Kendime hep kamucu belediye başkanı dedim. Kentler pek çok gelişme gösterdi. Kent kime aitti? Seçilen yöneticinin mi geçmişten bugün? Geldiğimiz noktada diyoruz ki kentler o kentte yaşayanların ve insanlığındır. Çevresine, insana saygılı, insanın mutlu olmasını sağlayan, yaşayanlara ait bir kent için katılımcı süreçlerin işlemesi gerekiyor. İnsanlar karar süreçlerine katılmalı. Bu bir süreç işi. Orada kadınlar sahneye çıkıyor. Kadınlar süreç odaklı düşünür. Bu süreci ilmek ilmek örmek gerekiyor. Burada da fonksiyon kamudadır. Tek tek insanlar sanatı, kültürü parayla satın almaya kalktığında siz mutlu bir azınlığın bu nimetlerden yararlandığını görürsünüz. Oysa biz hep birlikte yaşıyoruz. Kamu tüm hemşehrilerin bu haklara kavuşması için spor, tiyatro, sinema, sanat salonları açmak zorunda. İnsanı özgürleştiren şey kültür, sanat, eğitimdir.

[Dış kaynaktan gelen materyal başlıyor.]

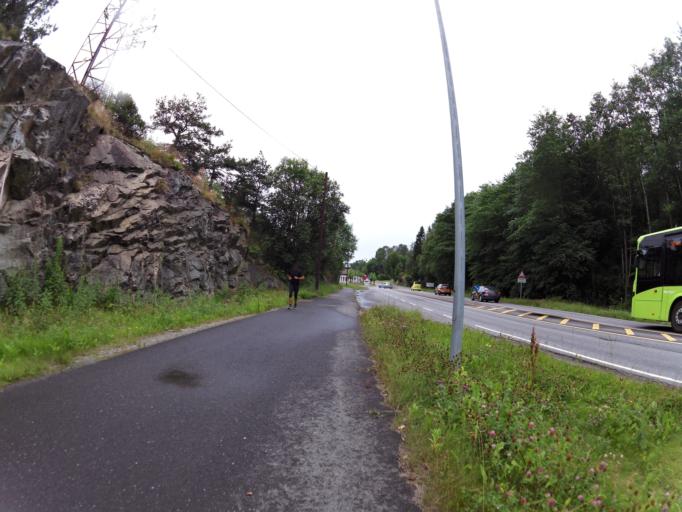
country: NO
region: Ostfold
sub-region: Moss
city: Moss
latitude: 59.4533
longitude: 10.6880
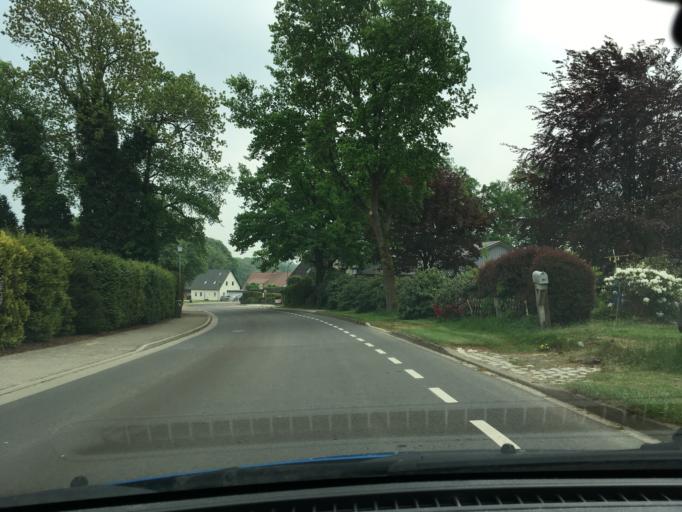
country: DE
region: Lower Saxony
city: Seevetal
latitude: 53.4085
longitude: 9.8966
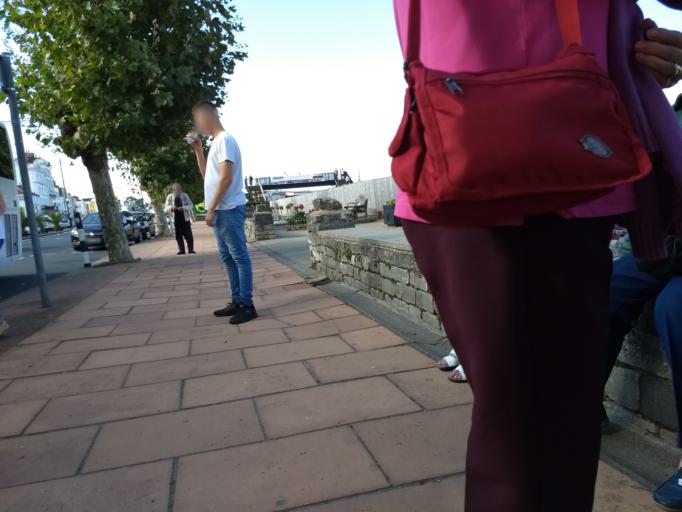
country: GB
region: England
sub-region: Isle of Wight
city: Ryde
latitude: 50.7321
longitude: -1.1578
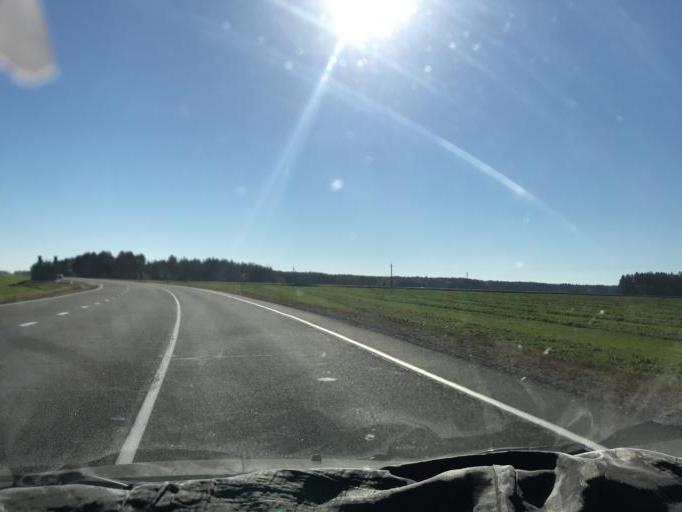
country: BY
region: Gomel
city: Parychy
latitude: 52.8726
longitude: 29.3172
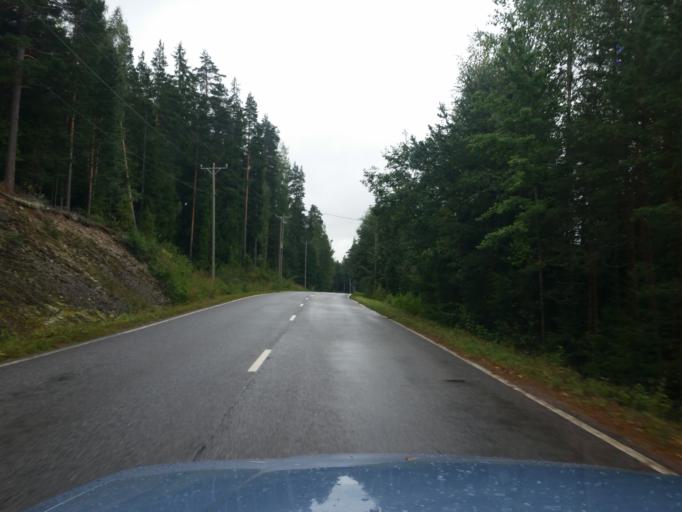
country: FI
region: Uusimaa
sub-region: Helsinki
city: Kaerkoelae
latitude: 60.5329
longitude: 23.9775
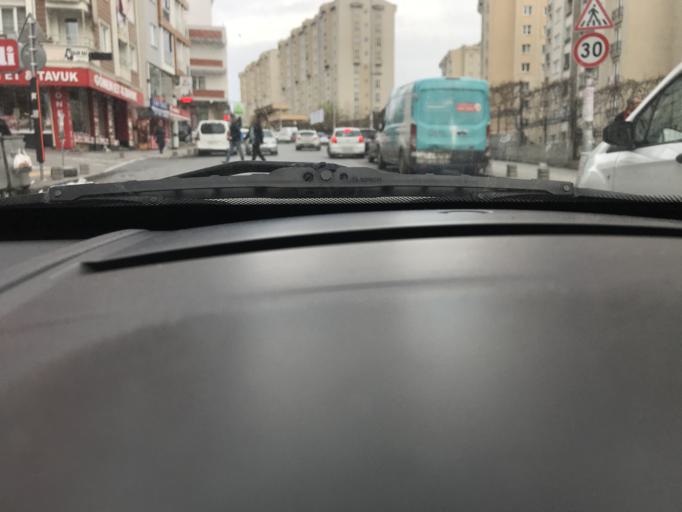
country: TR
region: Istanbul
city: Yakuplu
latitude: 41.0038
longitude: 28.6916
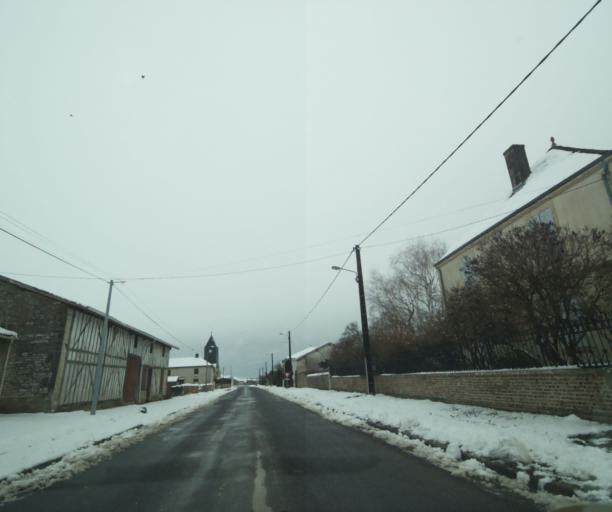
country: FR
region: Champagne-Ardenne
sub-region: Departement de la Haute-Marne
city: Montier-en-Der
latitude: 48.4371
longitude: 4.8016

Çocuklar için sanat merkezleri açtık. Çocukların konservatura gönderilmesini sağlıyoruz. Bunun için kamusal mekanlara ihtiyaç var. Her semtte bu merkezleri açmaya çalışıyoruz. Bu nedenle 30 trilyonun üzerinde kamulaştırma yaptık. Bugünkü kur ile 60 milyona yaklaşıyor. İş makineleri, araçlar aldık. İnsana siz mekanla ulaşırsınız. Araçla ulaşırsınız. İnsana diğer insanlarla ulaşırsınız. İnsanların birbirine iyi geldiği mekanlar yaratma görevimiz var. Kamusal faaliyetleri önceleyen çalışmayı esas aldık. Çok kamulaştırma yaptık, çok merkez açtık. Biz yaptık oldu demiyoruz biz. Bir fikrin hemşehrilerimizle olgunlaşmasını istiyoruz. Pazartesi günü de eşitlik merkezini açacağız.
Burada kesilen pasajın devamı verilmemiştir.